### Exercise directions
Wherever the string "decision" occurs in a line of these records, report that line.

** Opening The data block **

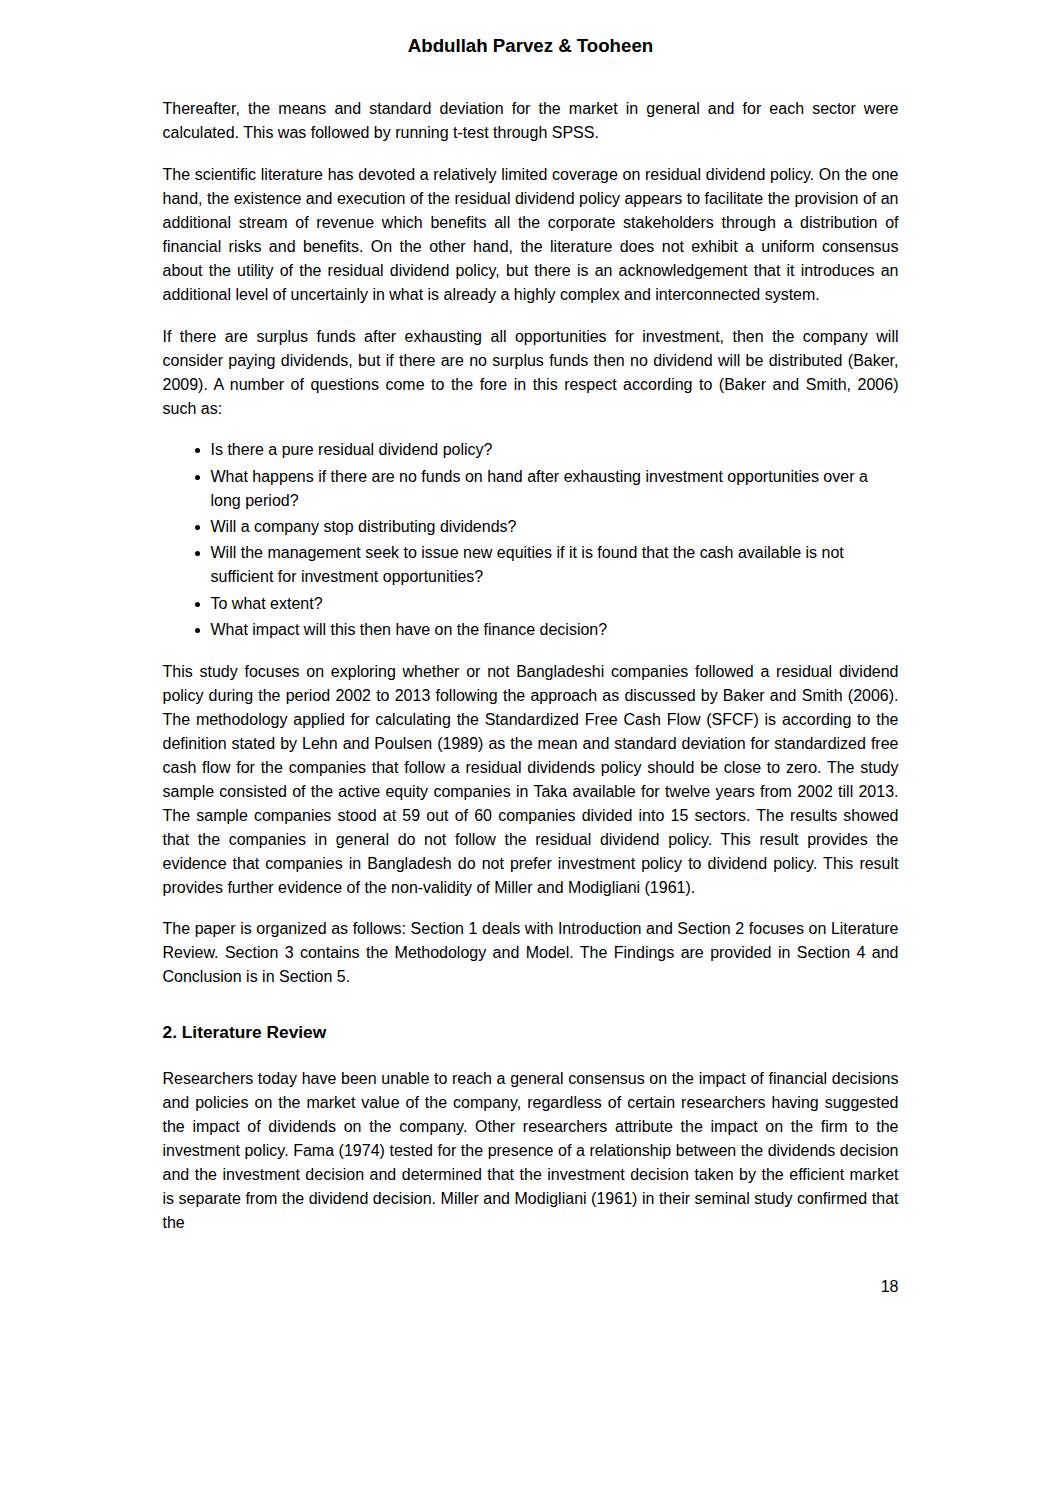Abdullah Parvez & Tooheen
Thereafter, the means and standard deviation for the market in general and for each sector were calculated. This was followed by running t-test through SPSS.
The scientific literature has devoted a relatively limited coverage on residual dividend policy. On the one hand, the existence and execution of the residual dividend policy appears to facilitate the provision of an additional stream of revenue which benefits all the corporate stakeholders through a distribution of financial risks and benefits. On the other hand, the literature does not exhibit a uniform consensus about the utility of the residual dividend policy, but there is an acknowledgement that it introduces an additional level of uncertainly in what is already a highly complex and interconnected system.
If there are surplus funds after exhausting all opportunities for investment, then the company will consider paying dividends, but if there are no surplus funds then no dividend will be distributed (Baker, 2009). A number of questions come to the fore in this respect according to (Baker and Smith, 2006) such as:
Is there a pure residual dividend policy?
What happens if there are no funds on hand after exhausting investment opportunities over a long period?
Will a company stop distributing dividends?
Will the management seek to issue new equities if it is found that the cash available is not sufficient for investment opportunities?
To what extent?
What impact will this then have on the finance decision?
This study focuses on exploring whether or not Bangladeshi companies followed a residual dividend policy during the period 2002 to 2013 following the approach as discussed by Baker and Smith (2006). The methodology applied for calculating the Standardized Free Cash Flow (SFCF) is according to the definition stated by Lehn and Poulsen (1989) as the mean and standard deviation for standardized free cash flow for the companies that follow a residual dividends policy should be close to zero. The study sample consisted of the active equity companies in Taka available for twelve years from 2002 till 2013. The sample companies stood at 59 out of 60 companies divided into 15 sectors. The results showed that the companies in general do not follow the residual dividend policy. This result provides the evidence that companies in Bangladesh do not prefer investment policy to dividend policy. This result provides further evidence of the non-validity of Miller and Modigliani (1961).
The paper is organized as follows: Section 1 deals with Introduction and Section 2 focuses on Literature Review. Section 3 contains the Methodology and Model. The Findings are provided in Section 4 and Conclusion is in Section 5.
2. Literature Review
Researchers today have been unable to reach a general consensus on the impact of financial decisions and policies on the market value of the company, regardless of certain researchers having suggested the impact of dividends on the company. Other researchers attribute the impact on the firm to the investment policy. Fama (1974) tested for the presence of a relationship between the dividends decision and the investment decision and determined that the investment decision taken by the efficient market is separate from the dividend decision. Miller and Modigliani (1961) in their seminal study confirmed that the
18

** Closing The data block **

### Solution to this task
What impact will this then have on the finance decision?
Researchers today have been unable to reach a general consensus on the impact of financial decisions and policies on the market value of the company, regardless of certain researchers having suggested the impact of dividends on the company. Other researchers attribute the impact on the firm to the investment policy. Fama (1974) tested for the presence of a relationship between the dividends decision and the investment decision and determined that the investment decision taken by the efficient market is separate from the dividend decision. Miller and Modigliani (1961) in their seminal study confirmed that the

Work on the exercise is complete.